### Problem details
Extract only the lines running from the top of the entries to the line that holds "2: (558, 273)". Include that line and omit the pictures.

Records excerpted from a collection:
■ ■ ■ ■
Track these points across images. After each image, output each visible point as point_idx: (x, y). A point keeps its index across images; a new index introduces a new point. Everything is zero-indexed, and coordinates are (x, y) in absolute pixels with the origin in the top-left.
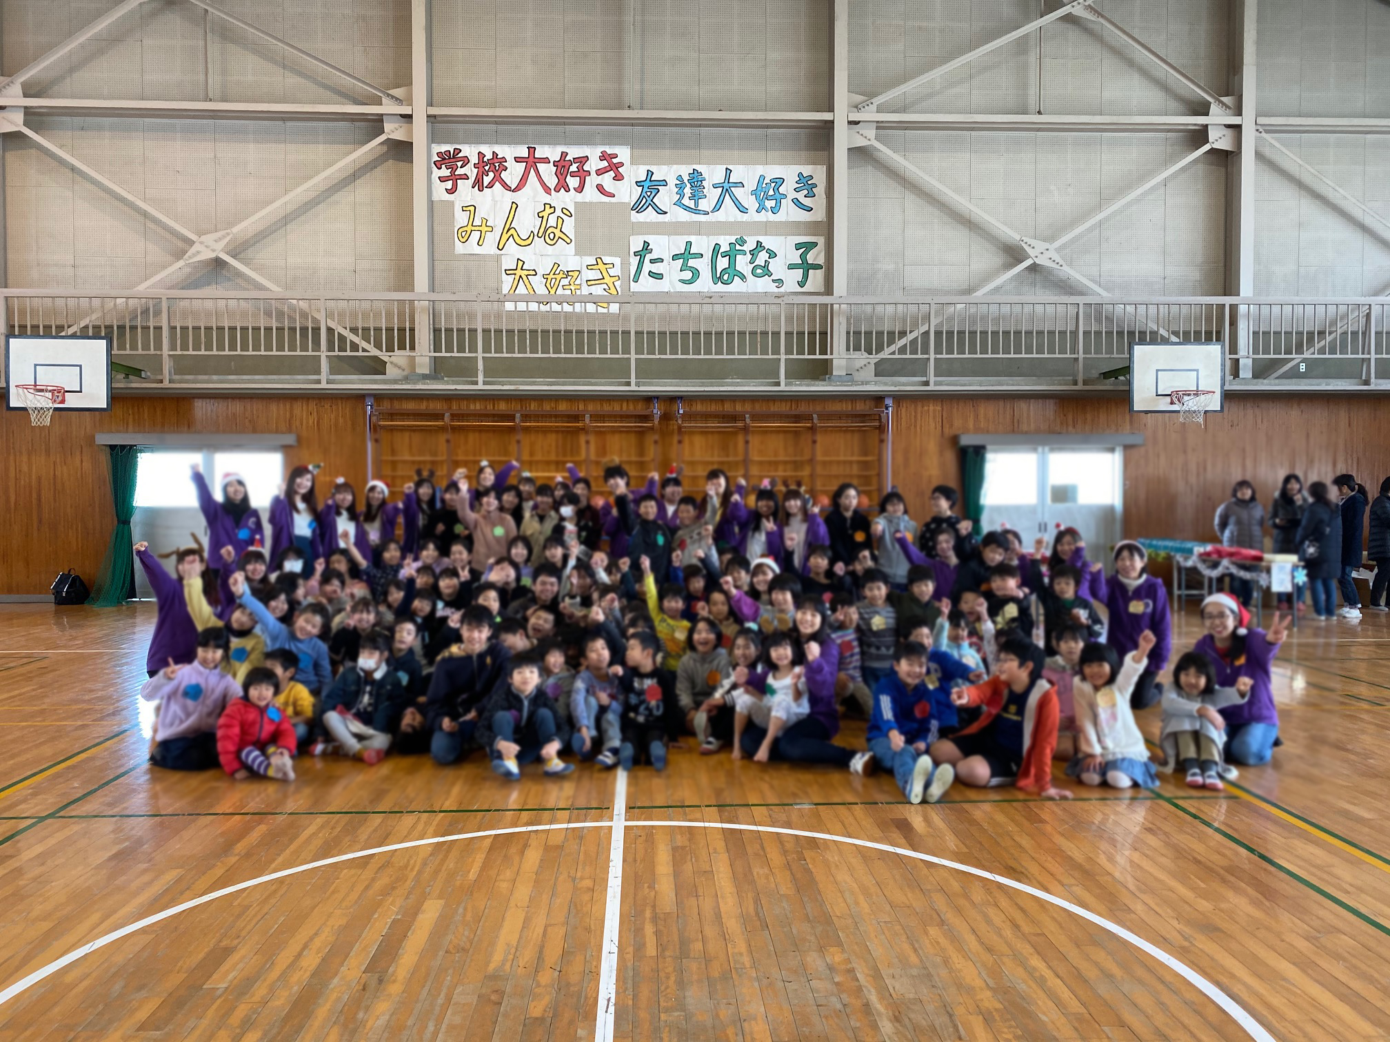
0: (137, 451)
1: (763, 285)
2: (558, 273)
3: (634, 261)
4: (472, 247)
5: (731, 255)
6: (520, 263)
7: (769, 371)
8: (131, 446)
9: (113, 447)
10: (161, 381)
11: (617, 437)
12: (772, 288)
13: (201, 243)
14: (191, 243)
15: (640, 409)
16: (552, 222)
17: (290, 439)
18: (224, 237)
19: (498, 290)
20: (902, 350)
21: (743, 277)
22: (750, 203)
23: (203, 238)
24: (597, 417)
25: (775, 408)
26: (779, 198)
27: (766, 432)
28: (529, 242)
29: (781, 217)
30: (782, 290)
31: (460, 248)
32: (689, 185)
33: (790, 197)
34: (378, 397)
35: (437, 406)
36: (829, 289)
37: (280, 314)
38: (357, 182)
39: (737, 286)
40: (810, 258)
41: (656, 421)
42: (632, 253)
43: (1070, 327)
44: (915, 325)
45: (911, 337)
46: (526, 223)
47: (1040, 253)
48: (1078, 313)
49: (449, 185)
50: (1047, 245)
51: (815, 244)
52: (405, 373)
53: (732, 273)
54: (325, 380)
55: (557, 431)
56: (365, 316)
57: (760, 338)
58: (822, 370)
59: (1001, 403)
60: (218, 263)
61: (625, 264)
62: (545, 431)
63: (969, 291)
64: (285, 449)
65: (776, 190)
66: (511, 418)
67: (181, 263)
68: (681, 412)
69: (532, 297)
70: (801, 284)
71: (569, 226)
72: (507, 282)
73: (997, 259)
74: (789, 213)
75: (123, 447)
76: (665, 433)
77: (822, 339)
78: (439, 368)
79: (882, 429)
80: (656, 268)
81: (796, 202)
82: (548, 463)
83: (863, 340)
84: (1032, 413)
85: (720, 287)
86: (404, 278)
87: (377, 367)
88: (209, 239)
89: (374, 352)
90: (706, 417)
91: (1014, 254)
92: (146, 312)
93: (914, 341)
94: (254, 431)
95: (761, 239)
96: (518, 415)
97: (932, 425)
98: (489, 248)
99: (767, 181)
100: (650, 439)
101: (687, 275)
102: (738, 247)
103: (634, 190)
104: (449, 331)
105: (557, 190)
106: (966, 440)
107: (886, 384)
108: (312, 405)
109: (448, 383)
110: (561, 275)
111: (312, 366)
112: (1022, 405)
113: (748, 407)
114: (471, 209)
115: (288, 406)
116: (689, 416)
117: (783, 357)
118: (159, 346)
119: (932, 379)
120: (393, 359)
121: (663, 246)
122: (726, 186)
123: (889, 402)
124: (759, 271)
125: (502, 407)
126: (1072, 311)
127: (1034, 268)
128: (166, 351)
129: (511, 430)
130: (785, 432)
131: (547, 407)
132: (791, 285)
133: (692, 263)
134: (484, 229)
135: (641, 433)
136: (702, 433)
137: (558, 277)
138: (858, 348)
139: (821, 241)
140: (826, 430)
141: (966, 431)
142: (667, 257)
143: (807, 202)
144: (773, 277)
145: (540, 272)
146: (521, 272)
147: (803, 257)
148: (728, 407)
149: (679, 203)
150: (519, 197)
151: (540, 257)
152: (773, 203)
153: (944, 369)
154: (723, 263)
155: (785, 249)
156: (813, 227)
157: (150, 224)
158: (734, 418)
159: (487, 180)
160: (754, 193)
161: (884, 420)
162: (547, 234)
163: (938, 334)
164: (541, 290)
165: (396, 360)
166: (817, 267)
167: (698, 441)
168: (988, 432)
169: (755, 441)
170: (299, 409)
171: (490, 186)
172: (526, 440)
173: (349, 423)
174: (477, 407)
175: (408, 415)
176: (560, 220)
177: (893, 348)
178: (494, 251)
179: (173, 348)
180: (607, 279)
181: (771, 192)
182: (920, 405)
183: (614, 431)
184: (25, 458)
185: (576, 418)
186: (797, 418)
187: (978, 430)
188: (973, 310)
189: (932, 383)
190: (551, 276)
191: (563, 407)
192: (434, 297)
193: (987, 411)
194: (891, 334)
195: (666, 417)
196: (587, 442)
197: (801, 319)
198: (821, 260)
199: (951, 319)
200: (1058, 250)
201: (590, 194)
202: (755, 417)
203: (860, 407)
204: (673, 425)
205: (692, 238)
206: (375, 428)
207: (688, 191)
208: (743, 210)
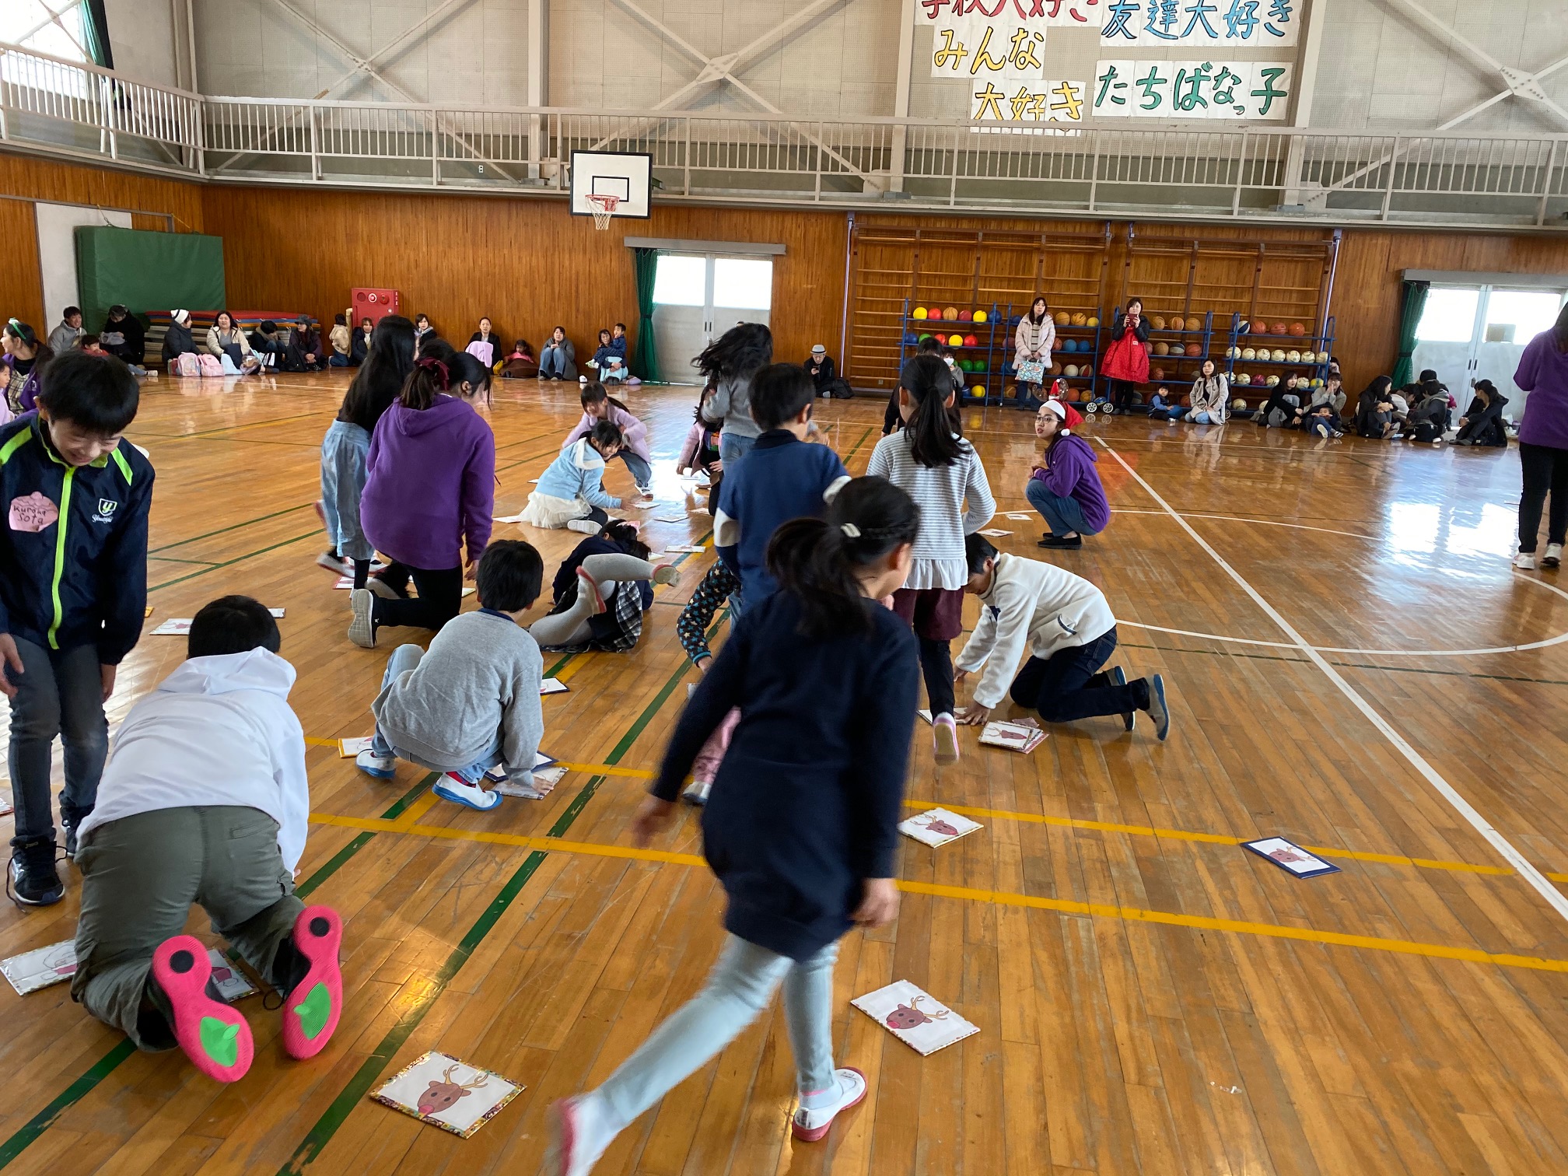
0: (657, 254)
1: (1226, 112)
2: (1026, 98)
3: (1099, 86)
4: (947, 71)
5: (1195, 81)
6: (990, 87)
7: (1225, 198)
8: (652, 249)
9: (637, 250)
10: (683, 193)
11: (1067, 256)
12: (1233, 115)
13: (712, 65)
14: (703, 65)
15: (1092, 232)
16: (1024, 46)
17: (780, 249)
18: (732, 59)
19: (968, 113)
20: (1360, 182)
21: (1204, 104)
22: (1221, 27)
23: (714, 61)
24: (1052, 238)
25: (1223, 236)
26: (1251, 22)
27: (1211, 259)
28: (1000, 66)
29: (1251, 42)
30: (1242, 117)
31: (936, 72)
32: (1161, 9)
33: (1262, 22)
34: (859, 214)
35: (908, 224)
36: (1290, 119)
37: (774, 133)
38: (848, 6)
39: (1198, 112)
40: (1275, 86)
41: (1108, 245)
42: (1097, 78)
43: (1540, 163)
44: (1377, 155)
45: (1371, 167)
46: (999, 48)
47: (1520, 84)
48: (1550, 151)
49: (931, 10)
50: (1529, 76)
51: (1283, 71)
52: (881, 191)
53: (1195, 98)
54: (819, 197)
55: (1012, 250)
56: (846, 136)
57: (1219, 166)
58: (1272, 200)
59: (1453, 240)
60: (723, 84)
61: (1089, 89)
62: (1001, 250)
63: (1436, 123)
64: (776, 259)
65: (1249, 14)
66: (973, 236)
67: (694, 84)
68: (1133, 236)
69: (1000, 123)
70: (1262, 112)
71: (1040, 51)
72: (977, 104)
73: (1473, 89)
74: (1260, 38)
75: (645, 250)
76: (1114, 256)
77: (1276, 168)
78: (910, 188)
79: (1327, 261)
80: (1118, 93)
81: (1269, 27)
82: (1001, 279)
83: (1320, 170)
84: (1483, 251)
85: (1181, 113)
86: (884, 99)
87: (855, 185)
88: (718, 61)
89: (855, 171)
90: (1154, 241)
91: (1491, 84)
92: (662, 126)
93: (1373, 173)
94: (751, 241)
95: (1227, 64)
96: (981, 234)
97: (1378, 258)
98: (963, 72)
99: (1241, 4)
100: (1098, 261)
101: (1150, 100)
102: (1203, 73)
103: (1106, 15)
104: (918, 151)
105: (1032, 15)
106: (1409, 276)
107: (1338, 217)
108: (801, 220)
109: (915, 202)
110: (1028, 99)
111: (807, 184)
112: (1475, 244)
113: (1196, 234)
114: (948, 33)
115: (780, 219)
116: (1138, 241)
117: (1239, 186)
118: (682, 162)
119: (1387, 213)
120: (872, 179)
121: (1128, 71)
122: (1199, 9)
123: (1338, 234)
124: (1221, 97)
125: (965, 226)
126: (1545, 147)
127: (1511, 100)
128: (687, 167)
129: (971, 248)
130: (1230, 259)
131: (1006, 227)
132: (1252, 112)
133: (1155, 88)
134: (959, 53)
135: (1090, 255)
136: (1149, 256)
137: (1024, 101)
138: (1314, 179)
139: (1289, 67)
140: (1271, 259)
141: (1412, 266)
142: (1131, 82)
143: (1280, 27)
144: (1235, 104)
145: (1008, 96)
146: (990, 98)
147: (1268, 84)
148: (1177, 234)
149: (1149, 28)
150: (996, 22)
151: (1009, 81)
152: (1244, 28)
153: (1399, 203)
154: (1186, 88)
155: (1251, 75)
156: (1282, 53)
157: (666, 47)
158: (1181, 243)
159: (966, 5)
160: (1226, 17)
161: (1330, 252)
162: (1018, 59)
163: (1399, 166)
164: (1008, 115)
165: (874, 177)
166: (1283, 94)
167: (1144, 263)
168: (1434, 268)
169: (1200, 265)
170: (789, 222)
171: (969, 10)
172: (984, 256)
173: (831, 236)
174: (942, 225)
175: (882, 230)
176: (1032, 45)
177: (1350, 178)
178: (967, 74)
179: (693, 163)
180: (1071, 104)
181: (1244, 17)
182: (1368, 238)
183: (1065, 252)
184: (567, 256)
185: (1031, 238)
186: (1244, 246)
187: (1424, 266)
188: (1437, 142)
189: (1385, 217)
190: (1018, 99)
191: (1020, 228)
192: (912, 120)
193: (1436, 246)
194: (1351, 165)
195: (1116, 240)
196: (1041, 261)
197: (1262, 146)
198: (1286, 88)
199: (1414, 150)
200: (1540, 81)
201: (1064, 19)
202: (1204, 244)
203: (1308, 238)
204: (1122, 248)
205: (1158, 64)
206: (855, 242)
207: (1159, 15)
208: (1212, 34)
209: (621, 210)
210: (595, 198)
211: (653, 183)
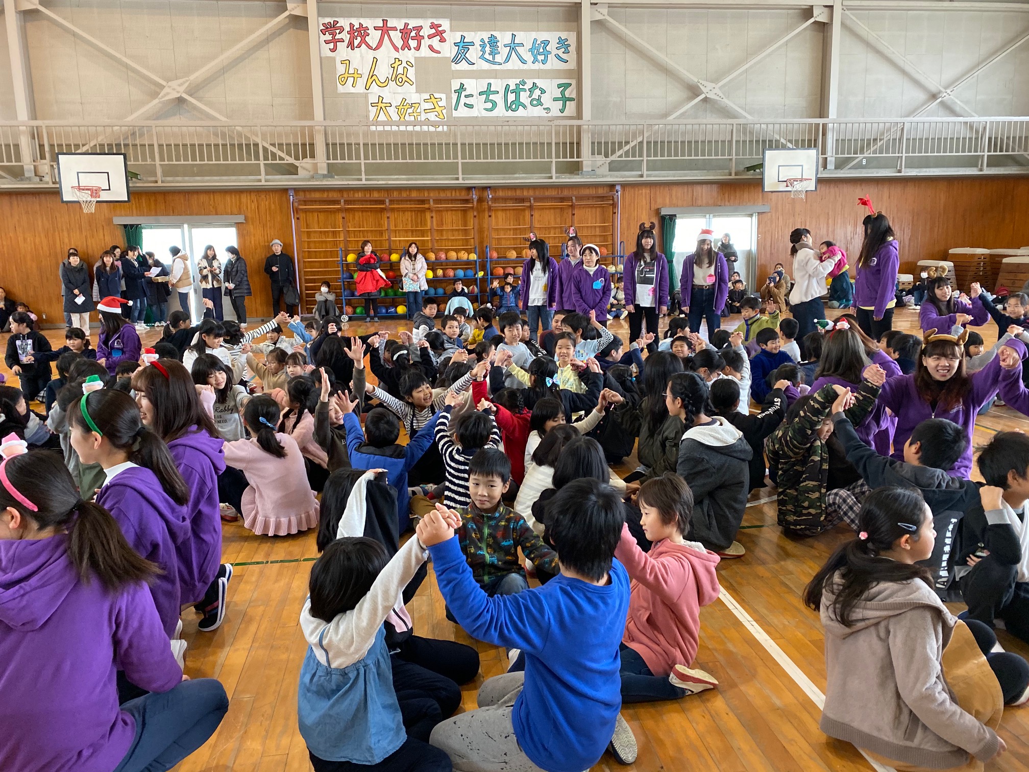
0: (142, 228)
1: (538, 112)
2: (405, 106)
3: (454, 96)
4: (348, 88)
5: (517, 92)
6: (381, 99)
7: (546, 169)
8: (137, 225)
9: (125, 226)
10: (156, 182)
11: (449, 213)
12: (543, 113)
13: (169, 87)
14: (162, 87)
15: (463, 195)
16: (400, 70)
17: (241, 219)
18: (184, 82)
19: (367, 117)
20: (627, 154)
21: (525, 107)
22: (528, 57)
23: (170, 83)
24: (438, 201)
25: (548, 193)
26: (546, 54)
27: (543, 209)
28: (386, 84)
29: (548, 66)
30: (549, 115)
31: (341, 89)
32: (488, 45)
33: (553, 54)
34: (297, 190)
35: (334, 196)
36: (579, 115)
37: (223, 135)
38: (270, 44)
39: (521, 112)
40: (567, 94)
41: (475, 203)
42: (453, 91)
43: (728, 138)
44: (634, 136)
45: (632, 144)
46: (383, 71)
47: (710, 90)
48: (732, 130)
49: (331, 46)
50: (713, 85)
51: (570, 85)
52: (311, 173)
53: (516, 104)
54: (264, 180)
55: (411, 210)
56: (280, 135)
57: (539, 147)
58: (575, 168)
59: (686, 187)
60: (180, 100)
61: (449, 98)
62: (404, 210)
63: (666, 115)
64: (238, 225)
65: (544, 48)
66: (383, 202)
67: (156, 101)
68: (490, 196)
69: (390, 123)
70: (562, 111)
71: (411, 73)
72: (373, 111)
73: (684, 94)
74: (553, 64)
75: (132, 226)
76: (480, 211)
77: (575, 147)
78: (332, 170)
79: (614, 205)
80: (469, 101)
81: (558, 57)
82: (406, 231)
83: (603, 148)
84: (703, 193)
85: (510, 113)
86: (306, 109)
87: (292, 170)
88: (174, 84)
89: (291, 160)
90: (505, 200)
91: (694, 91)
92: (134, 134)
93: (634, 148)
94: (217, 214)
95: (536, 81)
96: (387, 200)
97: (644, 201)
98: (360, 88)
99: (539, 42)
100: (471, 214)
101: (489, 105)
102: (521, 87)
103: (453, 50)
104: (334, 144)
105: (403, 49)
106: (664, 212)
107: (617, 177)
108: (253, 196)
109: (338, 180)
110: (408, 106)
111: (255, 170)
112: (698, 189)
113: (531, 193)
114: (347, 62)
115: (238, 197)
116: (495, 200)
117: (554, 160)
118: (153, 159)
119: (645, 173)
120: (304, 165)
121: (472, 86)
122: (512, 45)
123: (618, 188)
124: (535, 102)
125: (376, 195)
126: (729, 128)
127: (706, 100)
128: (158, 162)
129: (382, 210)
130: (554, 208)
131: (404, 195)
132: (555, 112)
133: (492, 97)
134: (356, 76)
135: (465, 211)
136: (503, 210)
137: (406, 108)
138: (599, 153)
139: (574, 82)
140: (580, 207)
141: (665, 206)
142: (475, 93)
143: (564, 56)
144: (544, 106)
145: (394, 104)
146: (381, 105)
147: (562, 93)
148: (519, 193)
149: (482, 57)
150: (379, 54)
151: (393, 94)
152: (542, 57)
153: (652, 166)
154: (511, 97)
155: (551, 87)
156: (568, 73)
157: (130, 74)
158: (522, 200)
159: (356, 42)
160: (530, 50)
161: (616, 200)
162: (398, 79)
163: (649, 143)
164: (395, 117)
165: (305, 164)
166: (573, 99)
167: (501, 215)
168: (677, 206)
169: (536, 214)
170: (244, 198)
171: (359, 46)
172: (392, 216)
173: (278, 207)
174: (359, 195)
175: (316, 201)
176: (405, 69)
177: (621, 152)
178: (363, 90)
179: (162, 159)
180: (437, 109)
181: (541, 50)
182: (637, 189)
183: (447, 210)
184: (65, 234)
185: (423, 202)
186: (562, 199)
187: (672, 205)
188: (669, 127)
189: (645, 176)
190: (401, 107)
191: (414, 195)
192: (328, 123)
193: (677, 191)
194: (620, 143)
195: (480, 200)
196: (432, 217)
197: (565, 133)
198: (574, 96)
199: (656, 132)
200: (720, 88)
201: (425, 52)
202: (537, 199)
203: (601, 192)
204: (485, 205)
205: (492, 81)
206: (297, 211)
207: (488, 49)
208: (524, 62)
209: (104, 196)
210: (79, 188)
211: (130, 175)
■ ■ ■ ■
### Your response
Track these points across images. After each image, output each visible point as point_idx: (x, y). A point keeps its index across images; a new index introduces a new point. Everything is zero-indexed, and coordinates are (x, y) in absolute pixels with the origin in the top-left.
0: (137, 451)
1: (763, 285)
2: (558, 273)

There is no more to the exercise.